Au sud du Sahara, ou les volumes de vente restent dérisoires (environ 50 000 véhicules par an pour toute l’Afrique francophone), seuls quelques pays lancent des projets industriels, mais de moindre ampleur. Le géant nigérian (174 million d’habitants) fait rêver les constructeurs avec son potentiel de consommateurs. Peugeot, qui assemblait jadis sa 405 à Kaduna, a annoncé son intention d’y relancer une production sitôt la barre des 12 000 véhicules vendus sous sa marque dans le pays.

 

VÉTUSTES.Si le gouvernement nigérian parvient à limiter les importations de véhicules d’occasion vétustes, le marché peut doubler ou tripler, et une usine d’assemblage prend alors son sens“, note Jean-Christophe KUGLER, ancien directeur Afrique-Euromed de Renault (jusqu’en octobre 2014). Quant à Toyota, aujourd’hui leader sur ce marché, il a confirmé son projet d’implanter une usine du côté de Lagos. Ailleurs, les groupes chinois sont les plus offensifs, avec les marques Foton (Kenya, Ouganda, Cameroun), Chery (Kenya, Egypte) ou Brillance (Bénin).

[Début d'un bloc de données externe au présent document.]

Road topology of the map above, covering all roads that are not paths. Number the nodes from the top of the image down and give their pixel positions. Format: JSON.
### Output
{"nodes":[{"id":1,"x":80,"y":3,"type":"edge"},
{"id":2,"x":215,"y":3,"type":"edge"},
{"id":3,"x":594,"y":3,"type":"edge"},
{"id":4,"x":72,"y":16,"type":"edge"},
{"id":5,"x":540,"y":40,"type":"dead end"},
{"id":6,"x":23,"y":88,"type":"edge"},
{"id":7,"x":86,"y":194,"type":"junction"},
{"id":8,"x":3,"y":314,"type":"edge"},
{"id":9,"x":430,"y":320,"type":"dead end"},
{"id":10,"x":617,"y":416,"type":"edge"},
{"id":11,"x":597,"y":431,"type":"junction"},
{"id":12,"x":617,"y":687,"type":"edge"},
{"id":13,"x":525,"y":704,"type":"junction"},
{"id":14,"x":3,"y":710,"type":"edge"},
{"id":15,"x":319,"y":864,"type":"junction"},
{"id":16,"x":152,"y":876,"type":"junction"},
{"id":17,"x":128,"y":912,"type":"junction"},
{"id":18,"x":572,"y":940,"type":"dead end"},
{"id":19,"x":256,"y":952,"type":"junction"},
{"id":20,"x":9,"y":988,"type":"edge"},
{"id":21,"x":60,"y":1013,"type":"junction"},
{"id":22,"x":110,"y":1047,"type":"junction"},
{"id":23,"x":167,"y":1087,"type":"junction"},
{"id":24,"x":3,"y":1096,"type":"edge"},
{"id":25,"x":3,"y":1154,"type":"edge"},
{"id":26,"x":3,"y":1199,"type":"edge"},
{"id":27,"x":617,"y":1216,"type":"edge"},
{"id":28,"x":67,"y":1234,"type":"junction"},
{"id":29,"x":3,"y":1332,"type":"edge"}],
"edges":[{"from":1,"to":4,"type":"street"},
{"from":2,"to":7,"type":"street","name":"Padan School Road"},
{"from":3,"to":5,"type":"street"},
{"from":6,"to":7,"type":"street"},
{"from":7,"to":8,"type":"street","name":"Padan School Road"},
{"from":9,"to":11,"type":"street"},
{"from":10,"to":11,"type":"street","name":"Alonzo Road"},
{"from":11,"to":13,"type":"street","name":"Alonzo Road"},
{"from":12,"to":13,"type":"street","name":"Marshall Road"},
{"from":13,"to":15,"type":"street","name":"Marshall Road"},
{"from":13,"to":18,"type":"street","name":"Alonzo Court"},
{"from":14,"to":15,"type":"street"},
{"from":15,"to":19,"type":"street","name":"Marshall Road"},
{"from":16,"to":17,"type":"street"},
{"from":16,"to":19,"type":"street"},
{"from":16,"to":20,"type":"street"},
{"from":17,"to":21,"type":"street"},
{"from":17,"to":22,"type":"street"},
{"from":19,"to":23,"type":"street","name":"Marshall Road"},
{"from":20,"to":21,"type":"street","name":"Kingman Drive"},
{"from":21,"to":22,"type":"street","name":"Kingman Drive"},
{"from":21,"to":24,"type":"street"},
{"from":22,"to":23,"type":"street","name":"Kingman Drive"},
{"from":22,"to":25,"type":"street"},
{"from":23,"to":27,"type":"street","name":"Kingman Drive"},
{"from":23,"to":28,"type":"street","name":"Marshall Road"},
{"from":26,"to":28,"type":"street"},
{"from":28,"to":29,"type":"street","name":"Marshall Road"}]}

Enfin, l’Afrique du Sud, qui reste le premier producteur d’automobiles du continent, continue d’augmenter la capacité de ses usines, qui ont fabriqué 610 000 véhicules en 2013, dont 336 000 pour l’export. Le programme gouvernemental de soutien à l’industrie automobile, en octroyant des allégements fiscaux aux industriels exportant au moins un tiers de leur production, a permis une croissance de 40 % de la production depuis sa mise en place en 1995. La nation Arc-en-Ciel approvisionne surtout les marchés européens, notamment le Royaume-Uni, mais aussi de nombreux pays africains : Algérie, Nigeria, Mozambique, Angola….

 
 

Automobile Made In Africa, Christophe LE BEC, Jeune Afrique – hors-série n°39 « L’Afrique en 2015 », p. 91.